実家暮らしだから断られるのではなく、親への依存が足かせに
歯に衣着せぬ婚活アドバイスや成功体験談が日々更新されている婚活応援ブログ「>結婚物語。ブログ」の“中の人”であり、結婚相談所「結婚物語。」のチーフアドバイザー・仲人Tさんに、女性はどこからスペック的に厳しいのか本音で語ってもらいました。 「転職活動中は別として、無職の女性から入会の相談をされても、結婚相談所での結婚は厳しいということははっきりお伝えします。 ただし、とにかく入会してもらいたい結婚相談所ならそのまま入会させてしまうかもしれませんね。 昔に比べ『男性の希望年収は1000万円以上』『働きたくないので男性に養ってほしい』という女性はかなり減っています。男性も『自分よりずっと若くて美人なら専業主婦でもOK』という考えをお持ちの方はあまり見かけなくなりました。今は高年収男性でも共稼ぎ希望の女性を選ぶ傾向にあります。 どこからが低スペックかですが、もちろん結婚相談所にも実家暮らしの女性はいますが、実家暮らしだからお見合いを断られることはありません。ただし、比較すると一人暮らしと実家暮らしでは一人暮らし女性の方が成婚しやすいです。親に婚活相談して、親が娘の婚活に口出しをするようなケースだと厳しくなりやすいです」
喫煙者、バツイチ子持ち……どこまで許容できるのか
「結婚物語。」では、40代無職女性が結婚相談所で出会った男性と成婚退会されたことがあったそうです。 条件の厳しい女性がもし婚活をするとしたら、どういう戦略があるのでしょう。仲人Tさんに秘訣を教えてもらいました。
「相手の男性に『この女性は申し込んだら受けてもらえそう』と思わせるプロフィール作りが重要になります。結婚相談所のプロフィールは自分で書く自己紹介文の他、他己紹介の担当者PRの欄があります。 担当者PRの欄に『恋愛経験も少ないのでご縁があった方とお会いしていきたいそうです』『お相手の年収、学歴、身長にこだわりがありません。それよりお人柄重視で探していらっしゃいます』など、申し込みのハードルが下がりそうなことを書いておきます。 自己紹介文で書くと卑屈に見えかねないところも仲人が紹介しているように書くと、許容範囲が広い包容力がある女性という印象作りも可能です。 また条件が不利な女性は申し込み数が少ないので、自分からどんどん申し込むことが重要になります」
北関東の男性”が狙い目である意外な理由
仲人Tさんに聞いた、婚活の場であまり人気がなく、女性から申込むと受けてくれそうな男性は以下です。
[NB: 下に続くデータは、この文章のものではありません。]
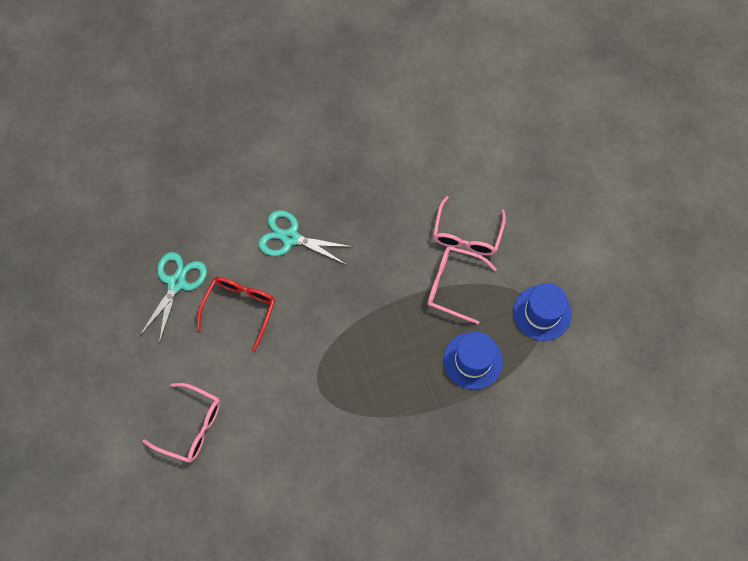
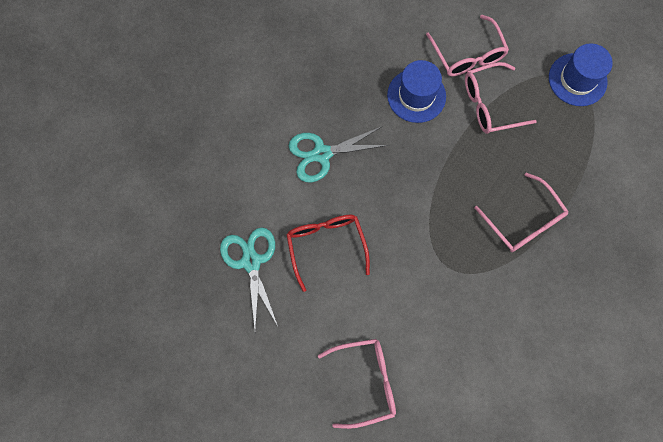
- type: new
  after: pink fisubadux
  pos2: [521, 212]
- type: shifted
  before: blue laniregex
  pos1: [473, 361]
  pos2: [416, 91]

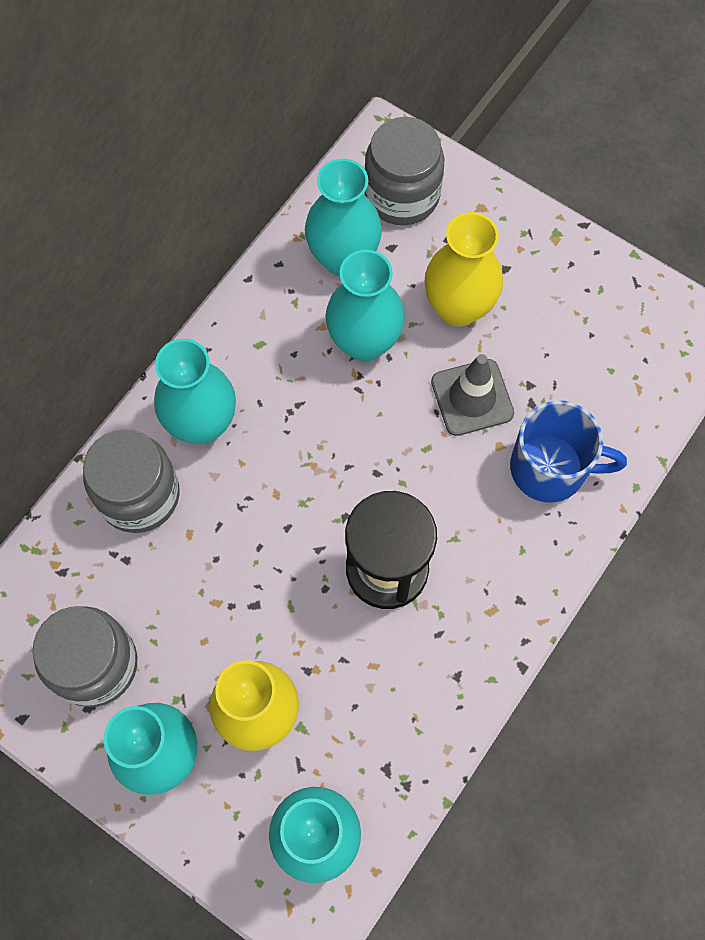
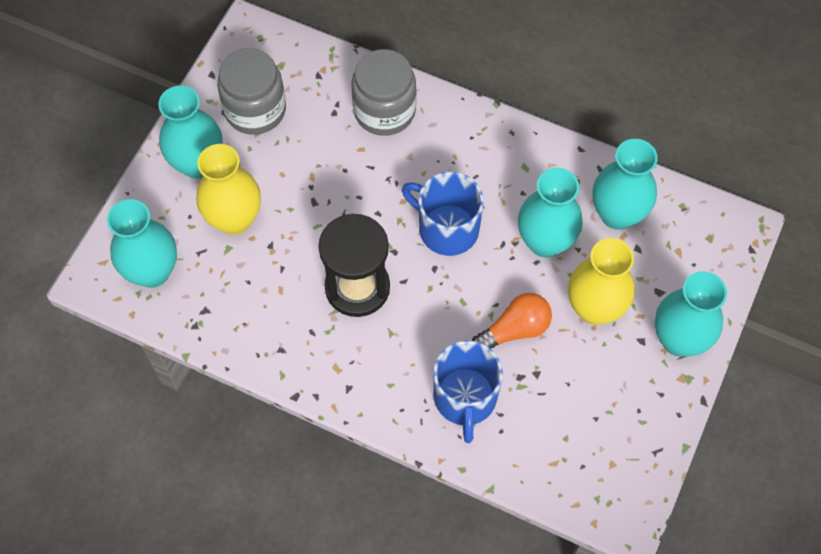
- type: gone
  before: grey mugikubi
  pos1: [404, 171]
- type: new
  after: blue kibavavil
  pos2: [443, 214]
- type: shifted
  before: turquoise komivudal
  pos1: [195, 391]
  pos2: [691, 314]
- type: swapped
  before: grey dovufok
  after: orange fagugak
  pos1: [472, 395]
  pos2: [512, 321]

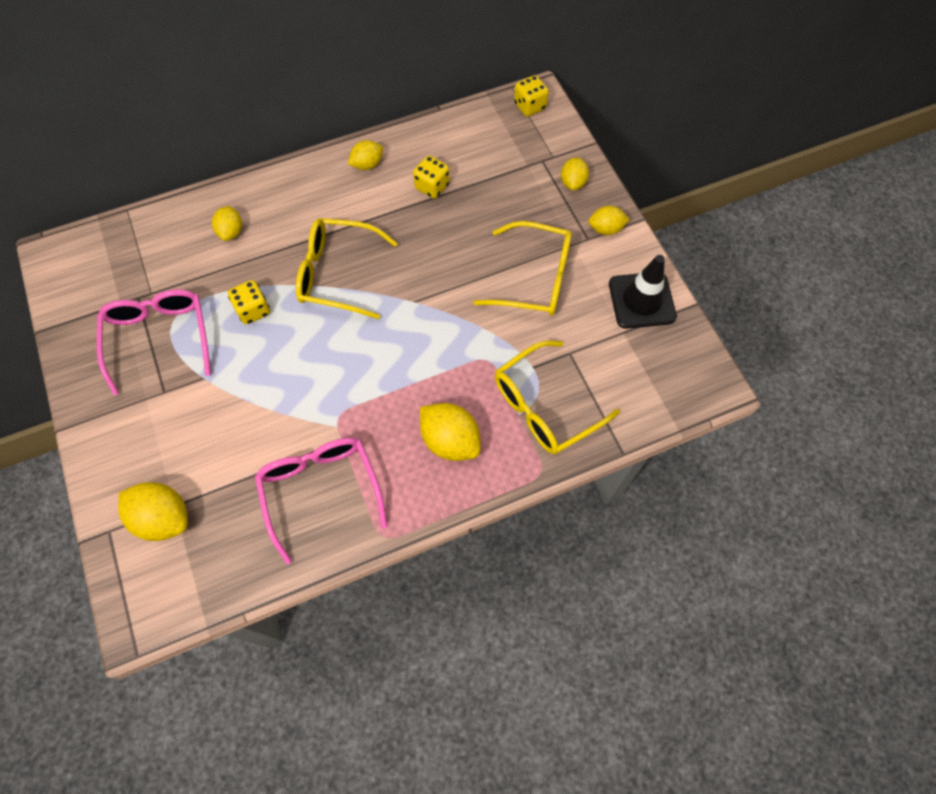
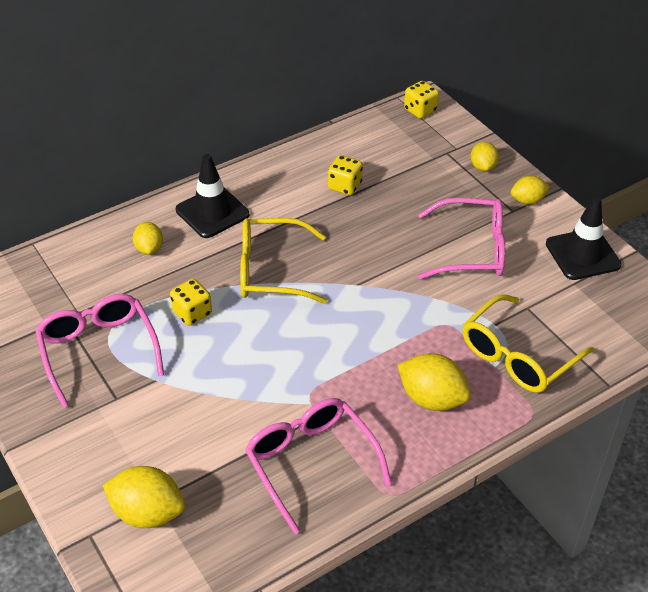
- type: gone
  before: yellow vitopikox
  pos1: [365, 155]
- type: new
  after: black dovufok
  pos2: [212, 196]
- type: repainted
  before: yellow fisubadux
  after: pink fisubadux
  pos1: [522, 268]
  pos2: [461, 238]

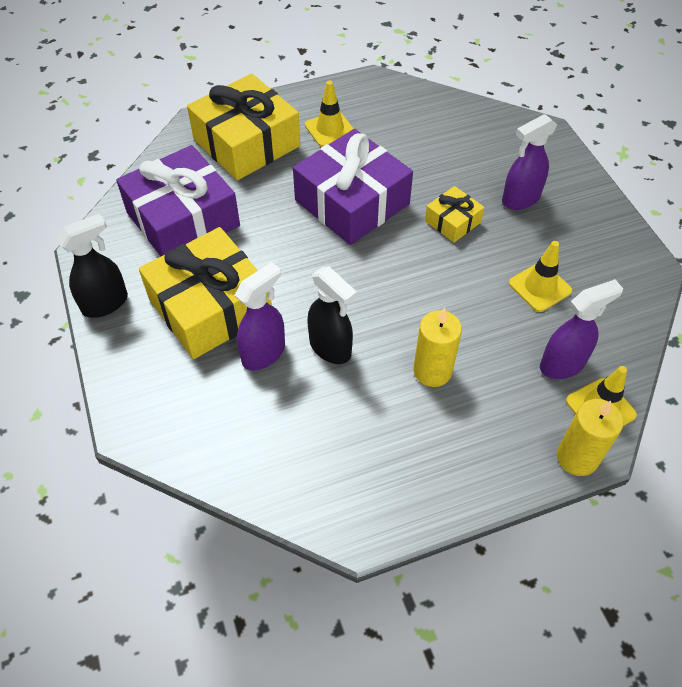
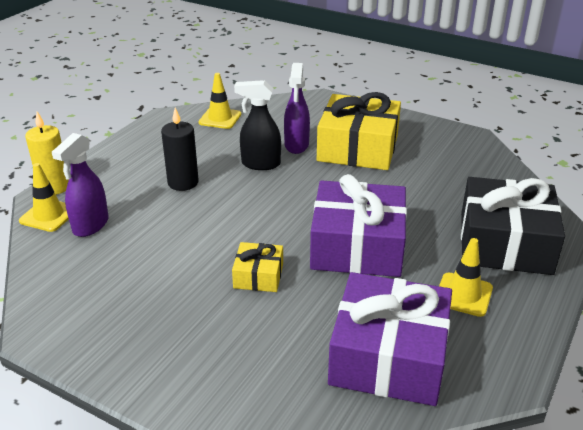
- type: gone
  before: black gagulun
  pos1: [92, 266]
- type: gone
  before: purple gagulun
  pos1: [529, 162]
- type: shifted
  before: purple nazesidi
  pos1: [178, 200]
  pos2: [390, 339]
- type: shifted
  before: yellow dovufok
  pos1: [540, 276]
  pos2: [219, 101]
- type: repainted
  before: yellow nazesidi
  after: black nazesidi
  pos1: [243, 127]
  pos2: [513, 226]
- type: repainted
  before: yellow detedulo
  after: black detedulo
  pos1: [437, 347]
  pos2: [180, 149]

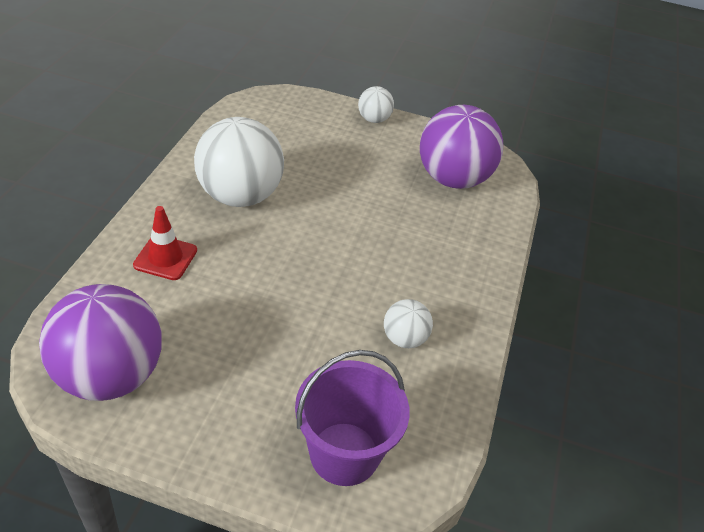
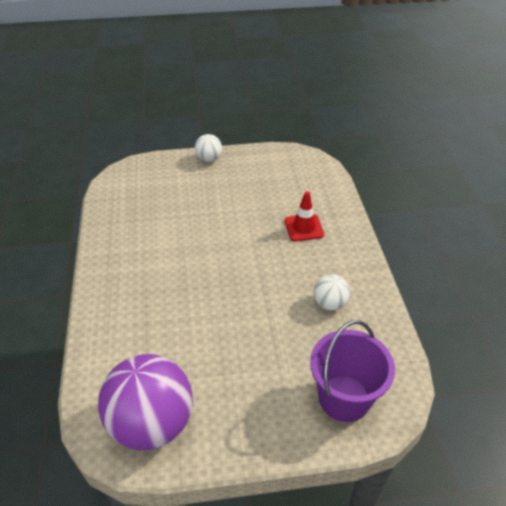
- type: gone
  before: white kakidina
  pos1: [239, 162]
- type: gone
  before: purple kakidina
  pos1: [461, 147]
- type: shifted
  before: red dovufok
  pos1: [165, 243]
  pos2: [304, 216]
・喫煙者 ・バツイチ子持ちの男性 ・会員が少ない田舎の男性(農家などはその土地を離れられないのでお嫁に来てくれる女性を探しています) ・北関東の男性 かつて「結婚物語。」で成婚退会された40代無職女性も、遠方の嫁不足のエリアに住んでいる男性とご結婚されたそうです。 喫煙者や、前の奥さんとの間にお子さんがいる男性が人気がないのは理解できます。4番目にある北関東はなぜなのか詳しく聞いてみました。 「北関東は元々男女比で未婚女性より未婚男性の方が多い女性有利なエリアです。それに加えて、首都圏にも近いため、北関東の女性は洗練された首都圏の男性と北関東の男性を比べて都会の男性と会いたがるのです。そのため、北関東はより男性が余ってしまいやすいのです。だから狙い目ですよ」 ぜひ、参考にして婚活に役立ててください。